Lettre du MUJ à Christoph Neuhaus

Monsieur le Président du Conseil-exécutif,

Le 14 juillet dernier, vous avez été invité, en tant que président du Conseil-exécutif, au traditionnel pique-nique de Mont-Girod, organisé par le Groupe Sanglier sur les hauteurs de Champoz. A cette occasion, vous avez prononcé un discours devant les militants pro-bernois. Vous avez débuté votre allocution de la manière suivante : « Chers compagnons de lutte ».

En tant que chef de l’exécutif bernois, vous vous devez de traiter tous les citoyens bernois sur un pied d’égalité. Ce devoir d’impartialité est lié à votre fonction. Or, en saluant le Groupe Sanglier de cette manière, vous avez commis un impair. Le Jura bernois, par son Histoire, a toujours dû lutter contre la division de sa propre population. C’est pourtant une telle polarisation que revendique le Groupe Sanglier. A ce titre, vous aurez sans doute remarqué, le 14 juillet dernier, avec des slogans tels que « stop Jura » et « arrêtons le virus séparatiste », ce que les sangliers pensent des citoyens bernois séparatistes.

Vous êtes le Président du Conseil-exécutif. Considérez-vous réellement que la haine de certains citoyens bernois est « votre lutte » ? Quel message envoyez-vous à toute une partie de la population du Jura bernois ? En soutenant politiquement les idées du Groupe Sanglier, prenez-vous conscience que vous légitimez également la vision de la société qu’a ce groupe ? Le Président de l’exécutif ne devrait-il pas, au contraire, condamner ce type de politique et appeler au calme et à l’apaisement, ce que l’énorme majorité de la population du Jura bernois souhaite ?
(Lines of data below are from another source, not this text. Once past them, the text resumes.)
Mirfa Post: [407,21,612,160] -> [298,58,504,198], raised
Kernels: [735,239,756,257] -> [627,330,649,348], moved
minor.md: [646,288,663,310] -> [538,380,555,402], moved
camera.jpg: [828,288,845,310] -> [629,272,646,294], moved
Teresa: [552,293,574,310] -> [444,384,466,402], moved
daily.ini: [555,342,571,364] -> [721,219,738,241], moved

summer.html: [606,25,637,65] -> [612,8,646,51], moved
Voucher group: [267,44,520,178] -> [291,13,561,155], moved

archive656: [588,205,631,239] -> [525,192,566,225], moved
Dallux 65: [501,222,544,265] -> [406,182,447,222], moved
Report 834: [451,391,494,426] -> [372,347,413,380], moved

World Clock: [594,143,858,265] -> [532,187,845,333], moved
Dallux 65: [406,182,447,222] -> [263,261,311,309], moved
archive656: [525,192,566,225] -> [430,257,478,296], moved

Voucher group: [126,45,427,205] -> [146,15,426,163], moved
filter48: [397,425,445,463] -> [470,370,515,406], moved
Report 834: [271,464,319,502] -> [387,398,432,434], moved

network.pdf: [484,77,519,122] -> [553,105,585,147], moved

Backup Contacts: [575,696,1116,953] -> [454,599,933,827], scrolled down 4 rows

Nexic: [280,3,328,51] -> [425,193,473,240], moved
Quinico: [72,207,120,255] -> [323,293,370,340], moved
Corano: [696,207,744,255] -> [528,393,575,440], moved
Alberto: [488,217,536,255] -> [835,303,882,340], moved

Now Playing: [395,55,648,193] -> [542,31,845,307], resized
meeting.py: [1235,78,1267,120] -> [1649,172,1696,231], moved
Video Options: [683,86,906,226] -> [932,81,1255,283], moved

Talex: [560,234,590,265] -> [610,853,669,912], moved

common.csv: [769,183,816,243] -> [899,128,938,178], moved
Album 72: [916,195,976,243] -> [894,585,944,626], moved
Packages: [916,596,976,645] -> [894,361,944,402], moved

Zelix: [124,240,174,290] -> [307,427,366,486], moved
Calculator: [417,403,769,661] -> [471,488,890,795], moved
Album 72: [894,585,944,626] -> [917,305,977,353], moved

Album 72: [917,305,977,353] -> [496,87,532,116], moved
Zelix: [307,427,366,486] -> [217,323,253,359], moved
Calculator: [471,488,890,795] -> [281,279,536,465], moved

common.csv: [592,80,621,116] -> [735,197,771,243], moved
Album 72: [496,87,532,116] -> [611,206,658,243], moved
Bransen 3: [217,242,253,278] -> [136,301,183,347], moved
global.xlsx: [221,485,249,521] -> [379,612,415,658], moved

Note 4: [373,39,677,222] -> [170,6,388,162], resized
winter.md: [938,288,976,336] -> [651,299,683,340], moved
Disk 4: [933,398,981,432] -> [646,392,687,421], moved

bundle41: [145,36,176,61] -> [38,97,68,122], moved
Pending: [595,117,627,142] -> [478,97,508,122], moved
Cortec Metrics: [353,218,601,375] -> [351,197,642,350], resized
Le Mouvement universitaire jurassien regrette profondément l’attitude que vous avez eue le 14 juillet dernier. La Question jurassienne reste un thème qui risque de diviser profondément la population du Jura bernois, avec de nombreux dérapages connus et commis par les deux camps. Si le MUJ milite pour un « oui » au vote consultatif du 24 novembre, il tient aussi à se battre pour que le contexte reste calme et pacifié. De tels agissements mettent en danger le climat politique au sein de la population du Jura bernois. L’apaisement doit coûte que coûte subsister au-delà du 24 novembre. Au nom de l’énorme majorité de la population qui refuse la violence et qui ne veut pas s’associer à un mouvement de lutte, le MUJ souhaite des excuses du Conseil-exécutif et de votre part.